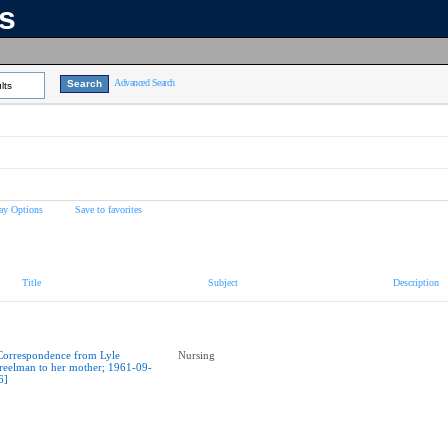
ns
Advanced Search
lts
ay Options
Save to favorites
Title
Subject
Description
Correspondence from Lyle
Nursing
reelman to her mother; 1961-09-
6]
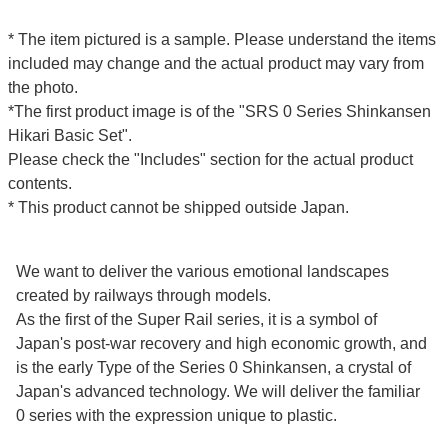
* The item pictured is a sample. Please understand the items
included may change and the actual product may vary from
the photo.
*The first product image is of the "SRS 0 Series Shinkansen
Hikari Basic Set".
Please check the "Includes" section for the actual product
contents.
* This product cannot be shipped outside Japan.
We want to deliver the various emotional landscapes
created by railways through models.
As the first of the Super Rail series, it is a symbol of
Japan's post-war recovery and high economic growth, and
is the early Type of the Series 0 Shinkansen, a crystal of
Japan's advanced technology. We will deliver the familiar
0 series with the expression unique to plastic.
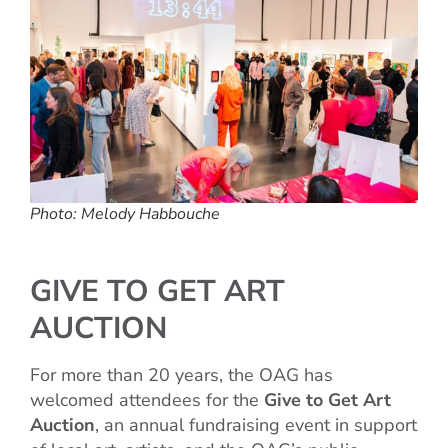
Photo: Melody Habbouche
GIVE TO GET ART
AUCTION
For more than 20 years, the OAG has
welcomed attendees for the
Give to Get Art
Auction
, an annual fundraising event in support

> **Instructions for the task**:
For this exercise, return every line from the data that holds the string "Shinkansen".

> **Result**:
*The first product image is of the "SRS 0 Series Shinkansen
is the early Type of the Series 0 Shinkansen, a crystal of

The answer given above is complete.